(Petite) victoire de Bruxelles sur le lobby financier

Une nouvelle directive encadrant les bonus va être formellement votée mercredi à Bruxelles. Une victoire arrachée de haute lutte.

(Ceci est la reproduction de La Chronique de la City, publiée tous les samedis dans La Tribune numérique)

Avec son accent de Manchester et sa façon de parler très fort pour expliquer ses arguments, Arlene McCarthy doit probablement agacer dans le monde feutré de la finance.

Pourtant, après un travail de presque dix-huit mois, c'est elle, députée européen, rapporteuse de la directive sur les bonus, qui a remporté la victoire.

Mercredi dernier, le Parlement européen et le Conseil européen ont trouvé un accord sur la directive encadrant les bonus. Le parlement votera formellement le texte mercredi prochain, mais il n'y a aucun doute que celui-ci sera approuvé.

Entériner les principes du G20

Essentiellement, cet accord vient entériner les principes du G20 d'avril 2009 : 40 à 60 % du paiement des bonus doivent être différés trois à cinq ans, avec un principe de « claw-back » (malus).

Mais la directive comporte deux surprises : la partie payée en cash devra être limitée à 50 % du bonus, si bien que certains banquiers ne toucheront que 20 % de leur bonus en cash.

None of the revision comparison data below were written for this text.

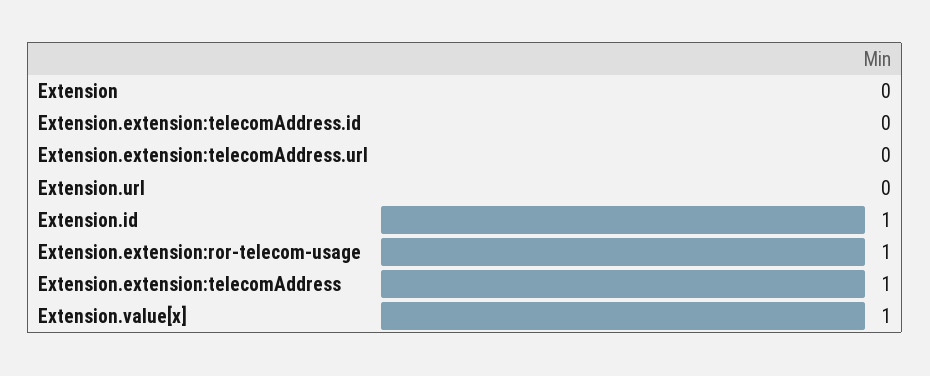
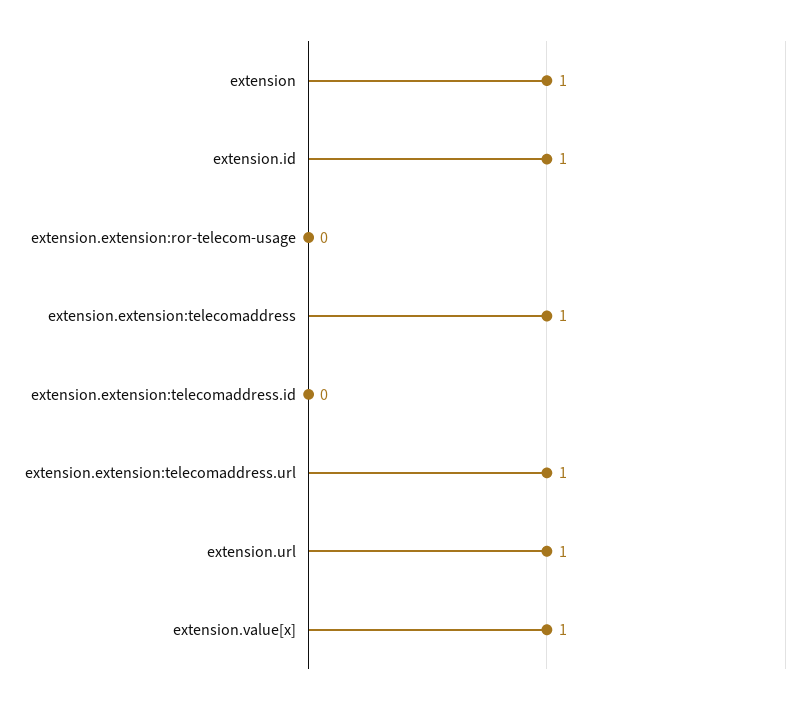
  {
-   "Extension": 0,
+   "Extension": 1,
    "Extension.extension:telecomAddress.id": 0,
-   "Extension.extension:telecomAddress.url": 0,
+   "Extension.extension:telecomAddress.url": 1,
-   "Extension.url": 0,
+   "Extension.url": 1,
    "Extension.id": 1,
-   "Extension.extension:ror-telecom-usage": 1,
+   "Extension.extension:ror-telecom-usage": 0,
    "Extension.extension:telecomAddress": 1,
    "Extension.value[x]": 1
  }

Deuxième surprise : les plus grands hedge funds seront concernés par cette mesure, alors qu'ils en étaient jusqu'à présent exclus. Il reste aux régulateurs nationaux à définir précisément lesquels seront concernés, mais c'est une surprise. « Il s'agit d'une interprétation dure des principes du G20 », reconnaît Arlene McCarthy, qui est du parti travailliste.

Arrachée de haute lutte

Cette victoire aura cependant été arrachée de haute lutte. Arlene McCarthy affirme avoir fait face à un déluge de lobbying ces derniers mois. « En moyenne, quatre ou cinq groupes par jour demandaient à me rencontrer. Ils sont très agressifs dans leurs propos, très sûrs d'eux. Leur attitude est simple : nous n'avons pas besoin de régulation. »

En particulier, l'Association for Financial Markets in Europe, un groupe récemment créé qui réunit les grandes banques d'investissement, semble avoir été particulièrement actif et lourdement insistant...

L'assistant d'Arlene McCarthy raconte aussi la façon dont les lobbyistes jouent les pays les uns contre les autres. « Ils nous disaient : vous ne pouvez pas faire ça, sinon les Américains en profiteront. Alors, j'appelais les Américains pour en discuter et ils me disaient : mais non, les lobbys me disent que c'est vous, les Européens, qui ne voulez pas faire ça. »

Un lobbying des banques réussi

Finalement, la politique a primé ? partiellement ? en ce qui concerne les bonus. Mais elle est en train d'échouer pour ce qui concerne les fonds propres des banques, qui sont aussi compris dans la même directive. Arlene McCarthy le dit sans ambages : l'Europe s'alignera sur les normes internationales dites de Bâle 3, actuellement en discussion, dans la mesure où les banques sont en concurrence internationale.

Mais lors du récent sommet du G20 au Canada, les nouvelles propositions de Bâle 3 ont été révisées à la baisse : « le G20 recule, les banques ont visiblement réussi dans leur lobbying », estime Arlene McCarthy. Le bras de fer entre les gouvernements et le monde de la finance est loin d'être terminé.